What a funny name for a restaurant! In a town where the simple word restaurant is synonym to mussels and chips (I know that this is a caricature, but take a look) I had a meal that I wasn't expecting: excellent, original without going over the top, fine without being fussy, my compliment bag is full! And on the port too! What better! And if the dishes are pretty the essential isn't lacking! Taste is there too! The weekday lunchtime menu at 19 € is ravished by the regulars. To try it is to want it. You aren't given much choice once you've dipped your little finger in... It's with a charming décor its' acidulated colours and view across the port that I begin with "parfait moelleux d'écrevisses et petits légumes du sud" and a vinaigrette with egg and basil. Oh yes? Crayfish? Parfait? Work and products that are rarely found in cooks' fridges who are trained to dish up ordinary dishes. A modern presentation, fresh, smooth and mastered. 15,5/20.

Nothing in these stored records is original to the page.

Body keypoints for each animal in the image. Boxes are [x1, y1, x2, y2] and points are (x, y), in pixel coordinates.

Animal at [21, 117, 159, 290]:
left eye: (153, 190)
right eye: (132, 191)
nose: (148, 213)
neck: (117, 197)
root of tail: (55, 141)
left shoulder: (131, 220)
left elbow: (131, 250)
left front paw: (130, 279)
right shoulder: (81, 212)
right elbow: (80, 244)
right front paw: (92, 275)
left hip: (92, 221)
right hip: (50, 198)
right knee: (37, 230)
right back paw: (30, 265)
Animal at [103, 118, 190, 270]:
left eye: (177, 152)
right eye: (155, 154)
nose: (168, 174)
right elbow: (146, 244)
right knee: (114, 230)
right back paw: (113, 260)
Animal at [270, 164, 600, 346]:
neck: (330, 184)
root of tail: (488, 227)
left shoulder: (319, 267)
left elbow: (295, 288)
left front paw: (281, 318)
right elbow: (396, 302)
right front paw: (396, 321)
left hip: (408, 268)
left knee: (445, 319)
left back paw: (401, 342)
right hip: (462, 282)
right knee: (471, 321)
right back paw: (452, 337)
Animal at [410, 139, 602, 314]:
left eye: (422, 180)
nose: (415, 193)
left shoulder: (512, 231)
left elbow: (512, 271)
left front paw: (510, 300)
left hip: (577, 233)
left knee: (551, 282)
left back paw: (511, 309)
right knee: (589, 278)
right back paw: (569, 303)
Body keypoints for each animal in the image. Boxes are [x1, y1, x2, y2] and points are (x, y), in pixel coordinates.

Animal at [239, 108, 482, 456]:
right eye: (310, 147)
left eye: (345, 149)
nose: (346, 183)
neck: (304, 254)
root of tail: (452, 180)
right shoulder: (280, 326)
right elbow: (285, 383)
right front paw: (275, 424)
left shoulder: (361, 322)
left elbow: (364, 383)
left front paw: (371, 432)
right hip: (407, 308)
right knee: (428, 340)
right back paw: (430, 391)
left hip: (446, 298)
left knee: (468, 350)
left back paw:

What follows is a dish for the greeds that can be considered gourmets: "filets de pigeonneau rôti, son aile et sa cuisse laquée au miel, jus à l'arabica" (roasted pigeon filets, wing and leg Peking style, Arabica gravy) served with a creamy corn puree with Parmesan cheese. It is serious and what gravy! 15,5/20. I was expecting more from my "soupe au chocolat 64%, glace à la cacahète, caramel mou au beurre salé" (chocolate soup, peanut ice-cream, salted butter soft caramel). It was nevertheless nice, but I would be damned for salted butter soft caramel; there wasn't enough to give out more than 15/20! Even so! The customers seem enchanted with the kitchens and the attendance which is feminine and full of life. The wine menu is already clever. Running a restaurant can only be team work! An excellent chef who comes from Belgium via Nyons (26); Anne Wisniewski is the mistress of the place. She allows Christophe Wernet the responsibility of creating and putting the dishes together. What a good idea! They match! Cuisine with four hands! Just to help: this used to be "la sardine de Marseille" and before that, "la Fresque". A good show, typically semi-gastronomic with no excess! And on the first floor facing the port! Perfect!

Welcome : 16/20
Attendance : 15,5/20
Quality/Price : 15/20
Setting : 16/20
Bread : 15/20
Toilettes : 16/20
Chef : Anne Wisniewski et Christophe Wernet

Weekday lunchtime menu at 19 €. Menu-carte at 38 € and 60 €. The carte changes every month. Closed patio facing the port. Groups up to 25 people. Closed out of season on Wednesdays, Saturday lunchtimes and Sunday evenings. In season: enquire. Booking recommended.